### Action item
Return exactly the span of lines in the following data that opens with the line containing "right elbow: (883, 775)" and closes with the line containing "nose: (932, 719)". Include nothing else.

### Exercise data
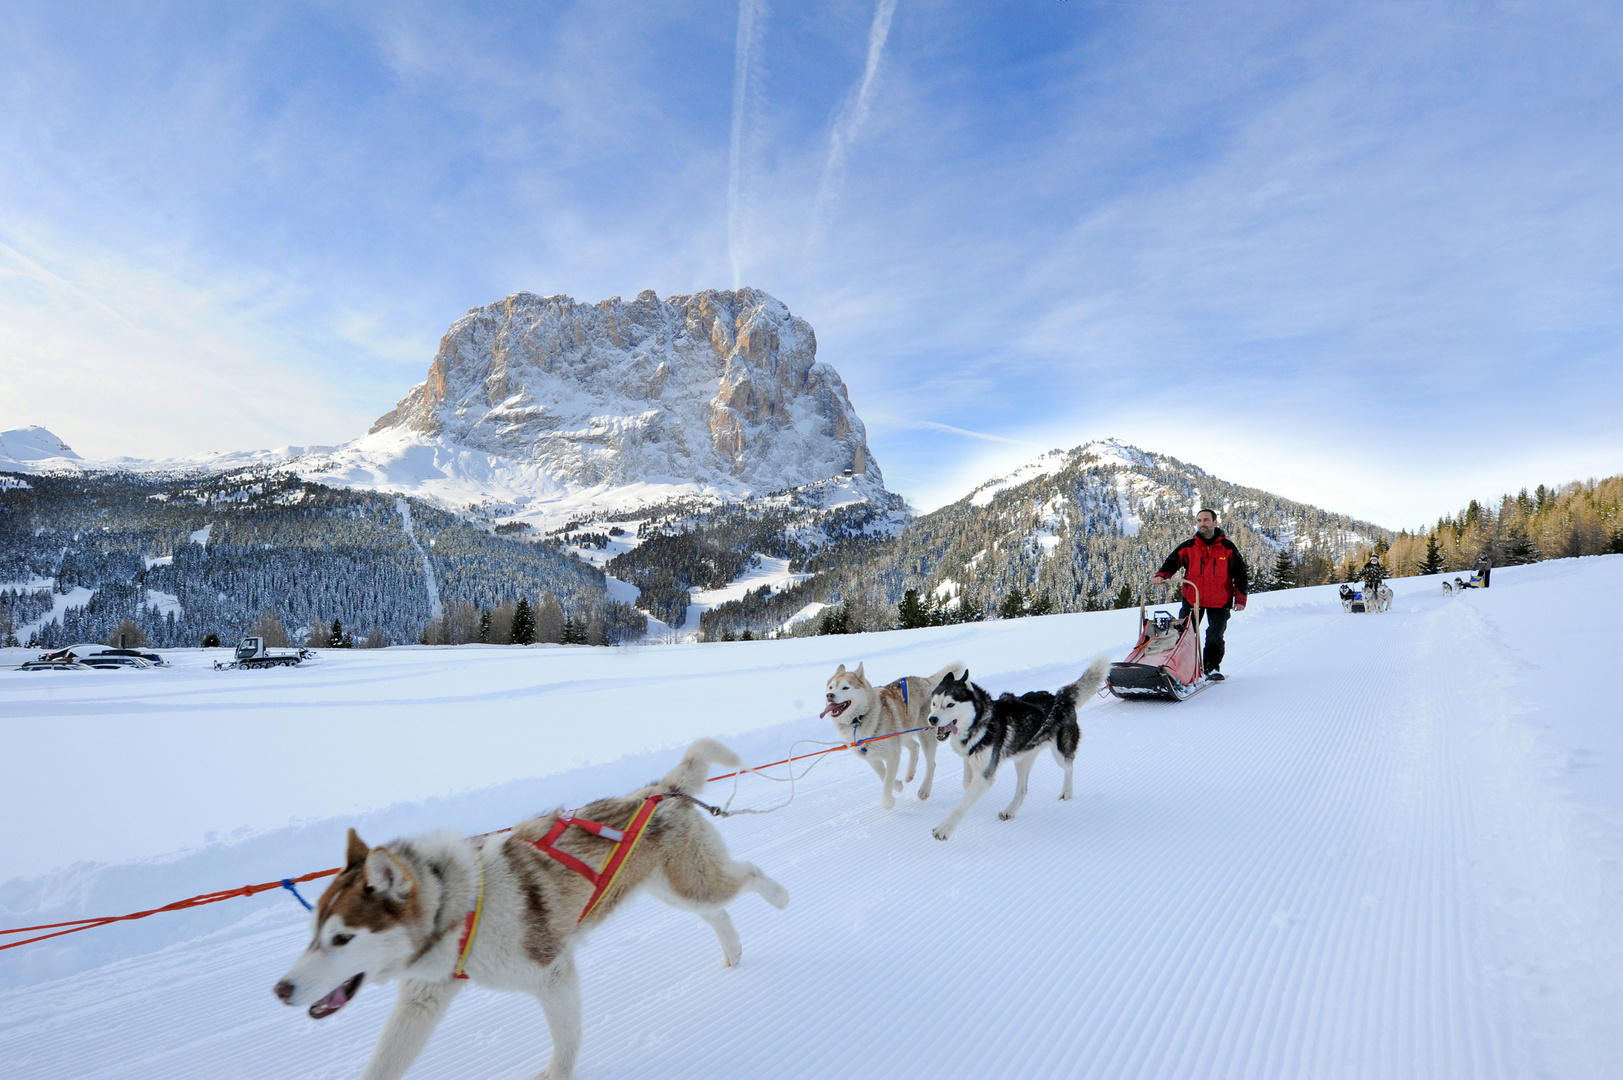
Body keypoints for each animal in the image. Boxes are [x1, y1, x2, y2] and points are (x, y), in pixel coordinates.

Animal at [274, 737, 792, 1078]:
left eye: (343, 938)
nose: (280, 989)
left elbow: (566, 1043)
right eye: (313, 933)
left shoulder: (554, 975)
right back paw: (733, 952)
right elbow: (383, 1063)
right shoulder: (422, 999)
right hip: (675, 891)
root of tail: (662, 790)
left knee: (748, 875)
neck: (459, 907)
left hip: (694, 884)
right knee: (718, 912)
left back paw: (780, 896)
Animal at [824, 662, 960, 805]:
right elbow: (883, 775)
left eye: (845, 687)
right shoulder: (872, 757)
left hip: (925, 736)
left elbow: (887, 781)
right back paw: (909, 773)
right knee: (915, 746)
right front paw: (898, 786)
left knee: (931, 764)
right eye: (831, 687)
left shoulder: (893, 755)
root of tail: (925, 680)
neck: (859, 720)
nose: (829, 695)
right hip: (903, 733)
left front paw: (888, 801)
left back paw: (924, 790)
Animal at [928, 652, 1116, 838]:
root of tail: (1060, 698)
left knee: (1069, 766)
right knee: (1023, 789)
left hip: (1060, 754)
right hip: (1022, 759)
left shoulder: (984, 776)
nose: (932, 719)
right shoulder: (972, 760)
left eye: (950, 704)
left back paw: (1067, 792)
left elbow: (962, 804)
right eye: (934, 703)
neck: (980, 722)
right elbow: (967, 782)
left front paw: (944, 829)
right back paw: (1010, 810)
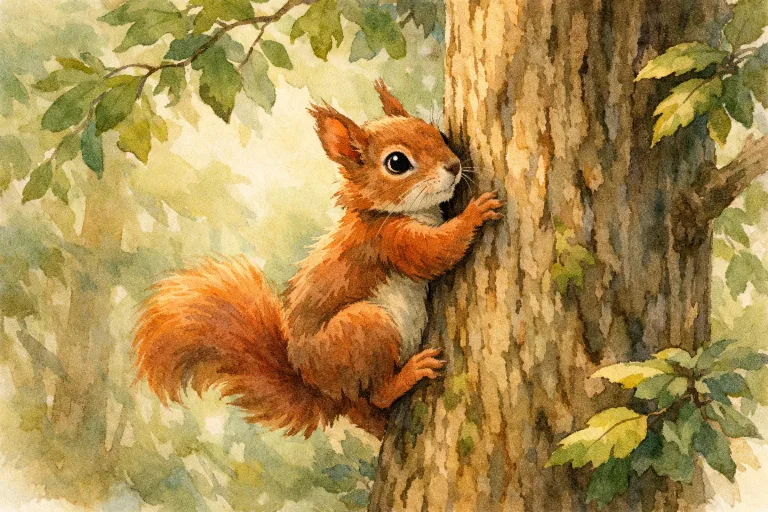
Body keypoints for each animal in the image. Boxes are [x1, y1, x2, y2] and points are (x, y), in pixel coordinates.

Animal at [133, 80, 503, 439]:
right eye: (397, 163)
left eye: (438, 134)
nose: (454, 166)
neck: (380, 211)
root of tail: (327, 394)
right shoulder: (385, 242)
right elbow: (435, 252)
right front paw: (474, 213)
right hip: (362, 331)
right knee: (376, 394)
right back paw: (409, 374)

==

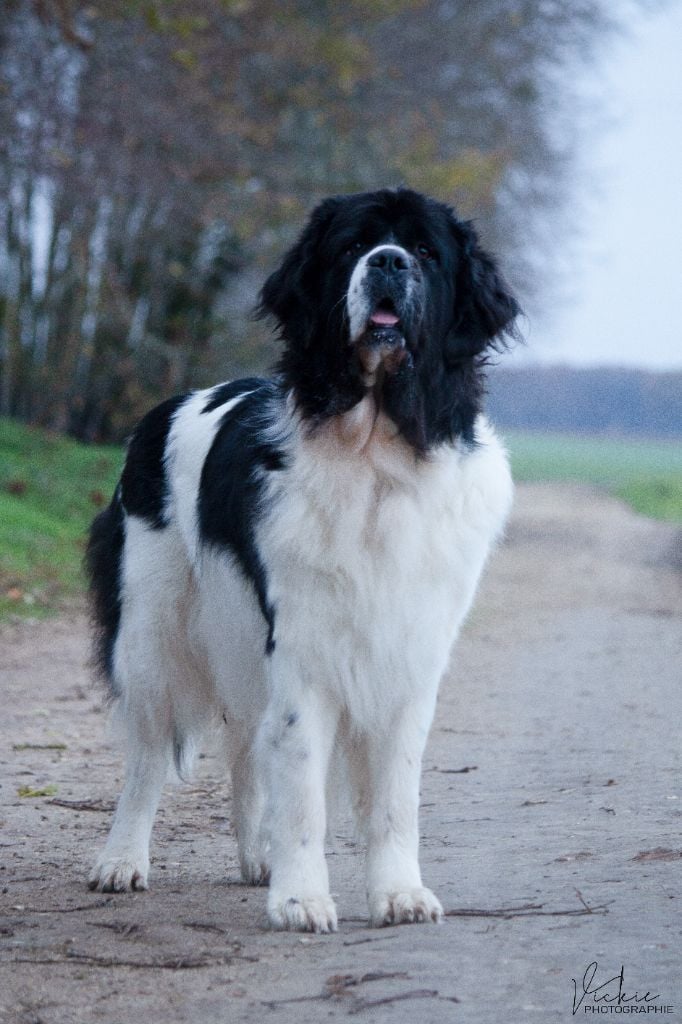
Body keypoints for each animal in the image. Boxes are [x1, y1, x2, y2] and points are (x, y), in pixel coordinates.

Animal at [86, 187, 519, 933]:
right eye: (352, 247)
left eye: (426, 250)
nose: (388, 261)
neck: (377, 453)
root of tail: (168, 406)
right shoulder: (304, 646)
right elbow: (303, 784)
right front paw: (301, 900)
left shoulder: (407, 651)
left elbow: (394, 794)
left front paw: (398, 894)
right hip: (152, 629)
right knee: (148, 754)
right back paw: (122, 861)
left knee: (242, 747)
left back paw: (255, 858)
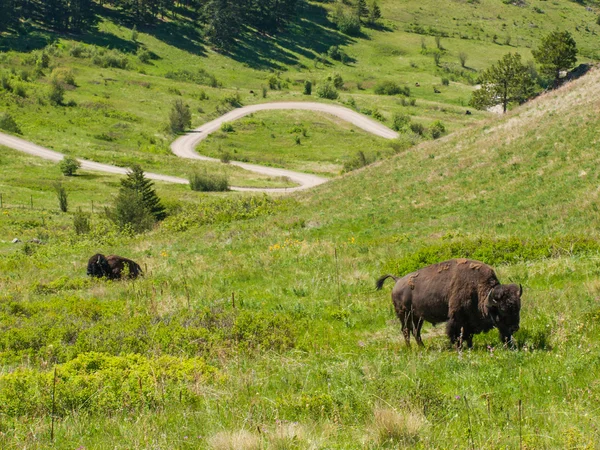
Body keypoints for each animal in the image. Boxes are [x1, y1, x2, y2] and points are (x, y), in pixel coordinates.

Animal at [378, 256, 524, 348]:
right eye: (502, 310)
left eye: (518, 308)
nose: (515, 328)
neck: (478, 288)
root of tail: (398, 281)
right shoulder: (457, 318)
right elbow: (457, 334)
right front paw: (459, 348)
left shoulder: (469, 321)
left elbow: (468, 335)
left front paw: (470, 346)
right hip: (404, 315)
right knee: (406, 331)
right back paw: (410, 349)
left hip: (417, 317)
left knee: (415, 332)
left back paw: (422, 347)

* * *

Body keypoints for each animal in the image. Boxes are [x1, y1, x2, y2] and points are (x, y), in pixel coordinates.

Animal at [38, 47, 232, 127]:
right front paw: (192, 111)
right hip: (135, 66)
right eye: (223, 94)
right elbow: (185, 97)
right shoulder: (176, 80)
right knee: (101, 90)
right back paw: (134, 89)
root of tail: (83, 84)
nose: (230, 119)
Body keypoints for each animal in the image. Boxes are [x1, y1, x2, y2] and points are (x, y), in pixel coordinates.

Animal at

### Expected answer
right elbow: (883, 775)
left eye: (845, 687)
right shoulder: (872, 757)
left hip: (925, 736)
left elbow: (887, 781)
right back paw: (909, 773)
right knee: (915, 746)
right front paw: (898, 786)
left knee: (931, 764)
right eye: (831, 687)
left shoulder: (893, 755)
root of tail: (925, 680)
neck: (859, 720)
nose: (829, 695)
right hip: (903, 733)
left front paw: (888, 801)
left back paw: (924, 790)
Animal at [928, 652, 1116, 838]:
root of tail: (1060, 698)
left knee: (1069, 766)
right knee: (1023, 789)
left hip: (1060, 754)
right hip: (1022, 759)
left shoulder: (984, 776)
nose: (932, 719)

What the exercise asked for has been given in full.